На следующий день, после того, как приятели опохмелились остатками водки, Погорелов повел Дмитрия на экскурсию в знаменитую Оптину пустынь, основанную по преданию в XV веке раскаявшимся разбойником по имени Опт. Перейдя через мост на другую сторону реки Жиздра («Она названа так потому, что русские сторожевые отряды, ожидая нашествия татар, перекликались с обоих ее берегов «Жив» – «Здрав», – пояснил Погорелов), они прошли лесом и спустились к лечебному сероводородному источнику – одному из святых мест этой обители. Сам источник был огорожен свежеоструганным деревянным забором и превращен в купальню, где по очереди запирались паломники, чтобы совершить бодрящее омовение. Тут же рядом находилось нечто вроде небольшого бассейна, покрытого редкой металлической решеткой. Вода в нем хотя и была питьевой, о чем извещала соответствующая табличка, начинавшаяся со слов «Возлюбленные братья и сестры…», но издавала характерный для сероводорода запах тухлых яиц. В тени кустов сидели два монаха, старый и молодой, и читали древнего вида книги в темных переплетах, а возле купальни резвилась стая полуголых мальчишек, то и дело скрывавшихся в ней, чтобы бултыхнуться в источник еще раз.
– В этом источнике омывали свои чресла многие знаменитые люди, в том числе Толстой и Достоевский, – заговорил Погорелов, когда они, выгнав мальчишек, тоже заперлись в купальне и стали раздеваться. – Предупреждаю, вода очень холодная, но зато потом вас охватит ощущение невероятной бодрости.

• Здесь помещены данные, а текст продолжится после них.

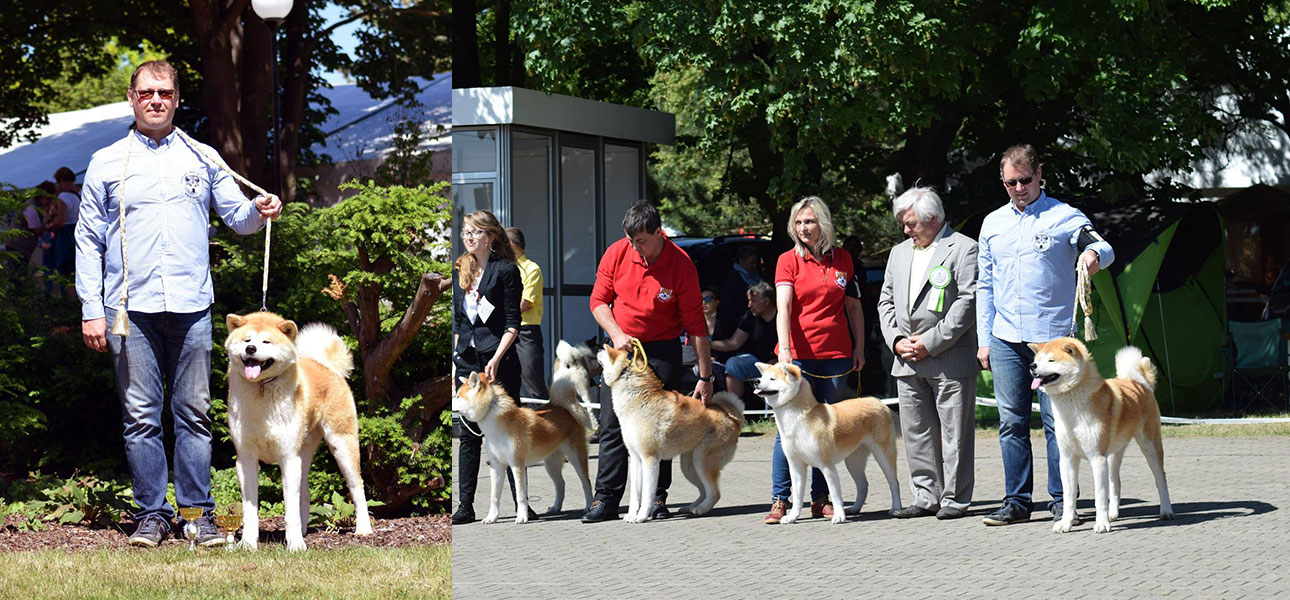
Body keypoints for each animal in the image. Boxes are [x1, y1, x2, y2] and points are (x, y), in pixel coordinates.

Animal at [221, 310, 371, 549]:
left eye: (266, 342)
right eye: (247, 340)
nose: (251, 349)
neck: (262, 389)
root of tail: (326, 365)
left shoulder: (288, 457)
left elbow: (289, 508)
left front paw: (295, 545)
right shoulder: (246, 458)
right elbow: (250, 508)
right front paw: (248, 543)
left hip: (341, 446)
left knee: (357, 488)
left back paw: (363, 528)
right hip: (304, 453)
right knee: (306, 493)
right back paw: (303, 529)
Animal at [451, 338, 595, 521]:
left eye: (458, 397)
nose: (451, 402)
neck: (495, 423)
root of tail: (563, 407)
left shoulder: (516, 464)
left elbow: (520, 495)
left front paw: (522, 517)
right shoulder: (496, 465)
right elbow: (494, 496)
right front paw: (491, 517)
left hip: (576, 457)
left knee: (586, 482)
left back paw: (589, 506)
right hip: (551, 463)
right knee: (561, 484)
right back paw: (556, 507)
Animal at [595, 343, 743, 521]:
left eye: (607, 352)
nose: (598, 348)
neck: (638, 399)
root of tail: (733, 419)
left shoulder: (649, 459)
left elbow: (647, 494)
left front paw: (641, 517)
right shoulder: (636, 459)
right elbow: (635, 495)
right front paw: (631, 515)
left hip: (702, 461)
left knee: (714, 493)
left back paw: (701, 509)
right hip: (689, 466)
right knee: (704, 491)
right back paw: (691, 507)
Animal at [753, 361, 903, 523]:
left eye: (772, 379)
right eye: (763, 376)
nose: (756, 381)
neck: (801, 418)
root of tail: (880, 403)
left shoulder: (826, 465)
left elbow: (835, 493)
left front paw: (838, 516)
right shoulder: (796, 465)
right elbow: (798, 495)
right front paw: (792, 517)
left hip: (883, 455)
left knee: (894, 483)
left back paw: (896, 508)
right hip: (853, 461)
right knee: (863, 486)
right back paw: (855, 508)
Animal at [1026, 335, 1181, 534]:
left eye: (1051, 360)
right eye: (1038, 360)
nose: (1032, 366)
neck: (1071, 406)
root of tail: (1140, 383)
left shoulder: (1097, 458)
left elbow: (1099, 497)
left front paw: (1101, 524)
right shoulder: (1067, 459)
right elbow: (1069, 497)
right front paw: (1066, 523)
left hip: (1150, 447)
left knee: (1160, 479)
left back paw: (1166, 510)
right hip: (1114, 455)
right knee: (1116, 482)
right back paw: (1113, 514)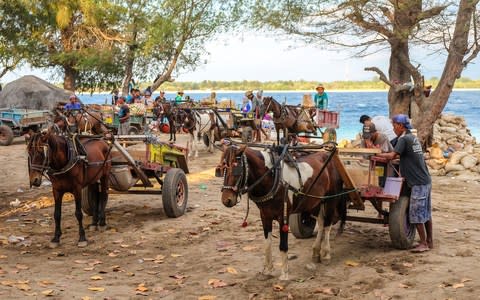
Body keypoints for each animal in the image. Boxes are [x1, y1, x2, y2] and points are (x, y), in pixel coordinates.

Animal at [217, 142, 344, 280]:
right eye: (221, 169)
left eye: (237, 169)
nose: (226, 200)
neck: (273, 177)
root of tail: (327, 156)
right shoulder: (265, 215)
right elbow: (267, 243)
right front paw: (268, 270)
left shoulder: (283, 216)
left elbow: (283, 245)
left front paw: (284, 274)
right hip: (316, 201)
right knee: (321, 222)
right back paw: (316, 252)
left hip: (330, 199)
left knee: (327, 225)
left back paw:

– Такое ощущение охватило бы меня и после пива, – мрачно отозвался Дмитрий, без особой охоты берясь за поручни и спускаясь по ступенькам в воду. Уф! Впечатление было сильным – словно сейчас не жаркий августовский день, а студеный декабрь. Он почувствовал себя так, словно погрузился в жидкий азот, а потому, окунувшись с головой, тут же выскочил на деревянный помост и принялся лихорадочно натягивать джинсы.
– Ну как? – поинтересовался Погорелов, последовав его примеру.
– Да… – только и, смог сказать Дмитрий, ощущая прилив бодрости и тепла, – надеюсь, что это не окажется самым сильным впечатлением от всей святой обители.
– Омыв тело, теперь можем переходить к омовению души, – вновь заговорил Погорелов, когда они стали подниматься лесом к дороге, ведущей в монастырь, – а душевные потрясения от посещения этого места нередко оказывались столь сильны, что переворачивали судьбы людей. Знаете, какой пример приводит Константин Леонтьев в своей статье «Добрые вести»?
– Нет, не знаю. А он тоже здесь бывал?
– Он долгое время жил здесь и даже вступил на путь аскезы, отречения от мира и принятия тайного пострига под именем Климента. Это произошло в год его смерти, хотя умер он в Троице-Сергиевой лавре.
– Надеюсь, что мои впечатления не будут носить столь летального исхода.
– Наверно. Но я вам хотел сказать о другом. Он повествует, как в их скит поступили послушниками двое молодых людей из числа лучших представителей местного дворянства…
– Лучшие – потому что поступили в скит или по каким-то иным критериям?
– Этого он не уточняет. Они были двоюродными братьями и оба женаты на двух красивых молодых женщинах. И вот, представьте себе, преуспевающие, обеспеченные, имеющие любимых– жен молодые люди, примерно вашего возраста, добровольно отказываются от всего этого и поступают послушниками в Оптинский скит.
– Гусары-схимники, – пробормотал Дмитрий, слушая тем не менее очень внимательно.
– Когда мужья, уже одетые в подрясники, пришли в гостиницу, чтобы проститься со своими женами, то прощание это, по воспоминаниям очевидцев, получилось столь трогательным, что заплакали даже старые монахи! И действительно: молодые люди добровольно расстаются с любимыми женщинами, чтобы посвятить себя служению Богу! А знаете, что сказала одна из жен, когда у нее поинтересовались, почему они с мужем решились на такой шаг?
– Детей не было?
– Не в этом дело. Она сказала: «Мы были слишком счастливы»! И Леонтьев по этому поводу замечает, что страх от избытка земного благоденствия – это высшее проявление аскетизма, без которого нет настоящего христианства.
– Подвиг веры?
– Именно, подвиг веры!
– И эту жуткую историю Леонтьев называет добрыми вестями?
– Это на ваш взгляд она жуткая, а на его взгляд – вдохновляющая.
– Ну-ну. А что стало с женами?
– Они устроили в своих имениях женские общины, где сами стали настоятельницами.
– Да, круто… – отозвался Дмитрий, сокрушенно качая головой. – Мы еще даже не пришли, а вы уже вызвали во мне неприязнь к этому месту, где происходят столь дикие вещи.